10 ans jour pour jour après sa mort, Jean François Bizot, fondateur d’Actuel et de Radio Nova fascine toujours autant. Hommage.
« De notre côté, juste après mai 68, on avait deux solutions. Soit se battre frontalement pour faire la révolution façon Lénine/Mao, soit se dire : pendant qu’ils font ça, on va s’occuper de la culture. Et changer la tête des gens. »
Difficile de trouver une citation qui résume le Pape de l’underground français Jean-François Bizot. Mais celle-là tient la route. C’était en janvier 2002, dans une interview qu’il accordait à Philippe Manœuvre, le rédacteur en chef de Rock & Folk pour parler d’un ouvrage monumental qui allait paraître : Underground, l’anthologie du magazine Actuel.
10 ans après sa mort, l’héritage est aussi lourd que fascinant : un fils d’industriels qui dédie (dilapide pour le commun des mortels) son héritage à la presse libre, underground. Citoyen du monde, citoyen tout court, il avait dédié sa vie à libérer le verbe, à inventer une nouvelle presse loin des codes de l’école du journalisme : Écrire sur ce que l’on aime, partager, anticiper les courants musicaux, faire jaillir la lumière de l’avant garde. C’était la mission du magazine actuel.

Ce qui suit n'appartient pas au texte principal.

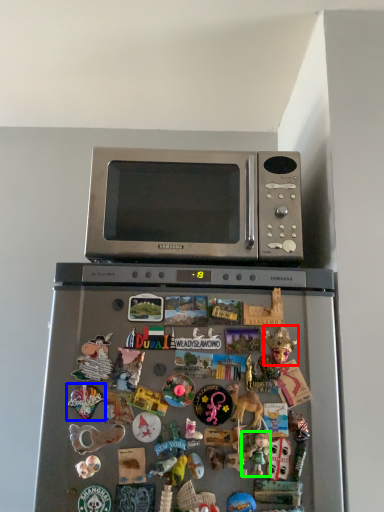
Question: Which object is positioned farthest from toy (highlighted by a red box)? Select from toy (highlighted by a blue box) and toy (highlighted by a green box).

Choices:
 (A) toy
 (B) toy

Answer: (A)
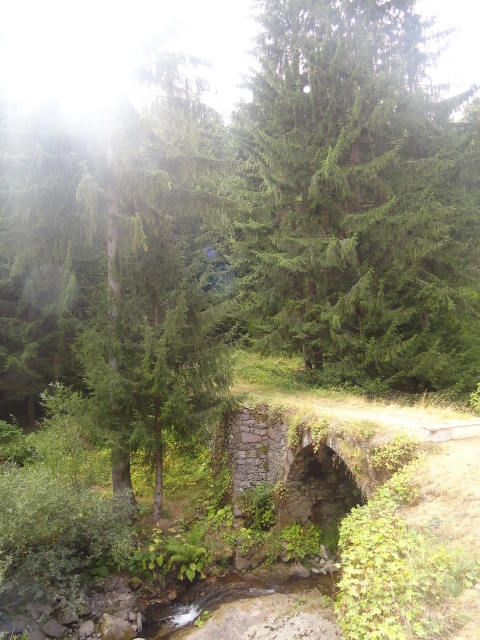
Between point (298, 173) and point (26, 352), which one is positioned in front?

Bizot ne faisait rien comme les autres, interview 24 h avec Serge Gainsbourg, il fallait y penser. Dépêcher un journaliste en Afrique tester une nouvelle plante hallucinogène. Partir à San Francisco rencontrer un auteur dépravé et totalement méconnu en Europe, et traduire son œuvre : tout comme Baudelaire qui avait traduit Edgar Allan Poe, Jean-François Bizot avait traduit Charles Bukowski.
Impossible de faire l’impasse aussi sur l’œuvre fondamentale de JFB : Il avait fondé la première radio alternative en France : Radio Nova. Grand collectionneur de disques, il a passé sa vie à dénicher les musiques du monde aux quatre coins du globe, le Grand Mix était né. Nova, c’était l’ouverture, les sons interdits de radio lâchés au ciel de Paris, et avec une constellation de personnages qui feront par la suite le bonheur de l’audiovisuel français, particulièrement ce que l’on appelle l’esprit Canal Plus : Philippe Vandel, Karl Zero, Jamel, Édouard Baer.
L’inclassable, le mot résume bien le personnage, c’est d’ailleurs le titre d’une biographie qui vient de paraître en France chez Fayard, par Marina Bellot et Baptiste Etchegaray. Il faudra aussi revenir à « Underground, l’histoire » paru en 2001 aux éditions Actuel/Denoël qui retrace l’aventure Actuel, ouvrage dans lequel cohabitent tous les héros de l'univers Bizot.